#### [REQUIRED ACTION]
Starting with the line that contains "ala sa VŠH po" and going on through the line that contains "e pri snahe", rewrite those lines of the data with every "program" changed to "softvér", leaving everything else as it is.

#### [MATERIAL FOR THE TASK]
[Start of section]
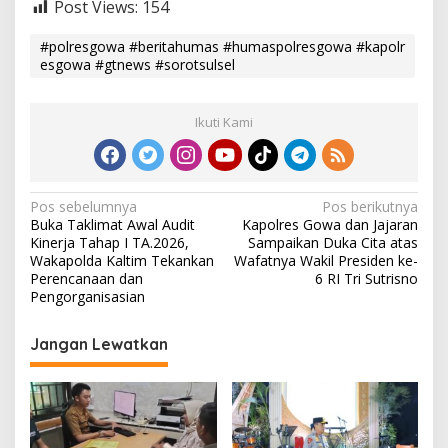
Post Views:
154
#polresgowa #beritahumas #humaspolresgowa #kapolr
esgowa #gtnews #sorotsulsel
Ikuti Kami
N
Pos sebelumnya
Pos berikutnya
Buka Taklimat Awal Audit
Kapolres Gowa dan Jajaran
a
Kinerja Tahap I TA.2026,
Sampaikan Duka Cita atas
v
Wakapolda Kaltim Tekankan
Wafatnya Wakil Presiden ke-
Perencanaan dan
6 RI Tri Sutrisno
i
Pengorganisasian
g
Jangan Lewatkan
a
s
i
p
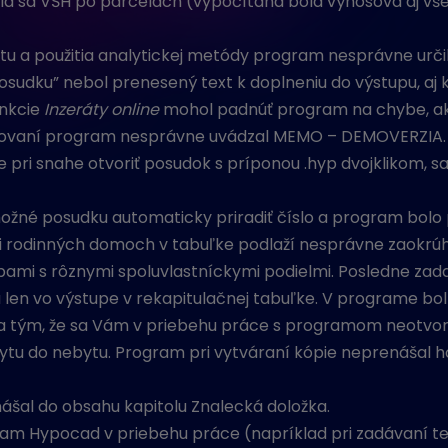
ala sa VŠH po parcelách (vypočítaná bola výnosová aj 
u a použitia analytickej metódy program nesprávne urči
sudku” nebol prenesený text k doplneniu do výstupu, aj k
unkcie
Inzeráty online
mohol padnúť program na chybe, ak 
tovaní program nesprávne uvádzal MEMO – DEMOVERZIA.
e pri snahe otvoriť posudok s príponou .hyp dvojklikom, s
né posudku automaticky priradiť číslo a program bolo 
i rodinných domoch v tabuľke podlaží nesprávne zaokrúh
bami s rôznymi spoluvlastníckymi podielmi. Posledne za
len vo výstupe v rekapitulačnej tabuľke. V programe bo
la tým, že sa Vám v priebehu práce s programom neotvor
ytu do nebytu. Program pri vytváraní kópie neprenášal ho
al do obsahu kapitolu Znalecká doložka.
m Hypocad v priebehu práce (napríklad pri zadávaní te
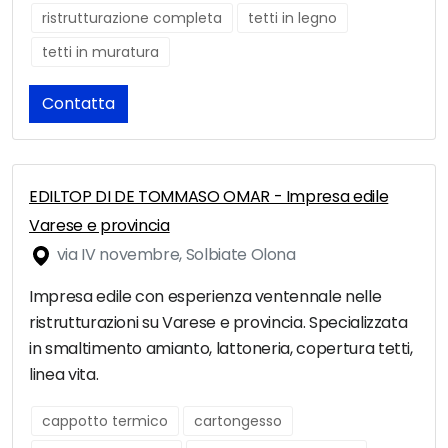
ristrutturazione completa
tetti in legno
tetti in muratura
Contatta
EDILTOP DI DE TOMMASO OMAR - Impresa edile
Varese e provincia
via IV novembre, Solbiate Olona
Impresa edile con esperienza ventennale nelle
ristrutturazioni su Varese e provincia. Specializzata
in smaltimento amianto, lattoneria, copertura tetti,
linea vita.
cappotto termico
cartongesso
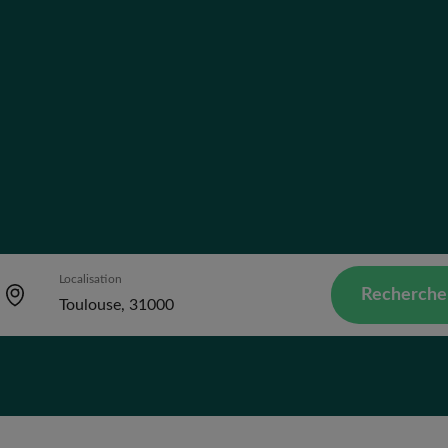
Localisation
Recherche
[End of section]
[Start of section]
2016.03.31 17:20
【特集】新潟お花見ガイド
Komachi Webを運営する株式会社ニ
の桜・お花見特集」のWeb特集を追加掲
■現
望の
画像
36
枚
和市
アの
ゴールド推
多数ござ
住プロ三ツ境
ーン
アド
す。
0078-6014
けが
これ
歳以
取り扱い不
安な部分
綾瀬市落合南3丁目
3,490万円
[End of section]
#### [ANSWER TO THE PROBLEM]
ala sa VŠH po parcelách (vypočítaná bola výnosová aj 
u a použitia analytickej metódy softvér nesprávne urči
sudku” nebol prenesený text k doplneniu do výstupu, aj k
unkcie
Inzeráty online
mohol padnúť softvér na chybe, ak 
tovaní softvér nesprávne uvádzal MEMO – DEMOVERZIA.
e pri snahe otvoriť posudok s príponou .hyp dvojklikom, s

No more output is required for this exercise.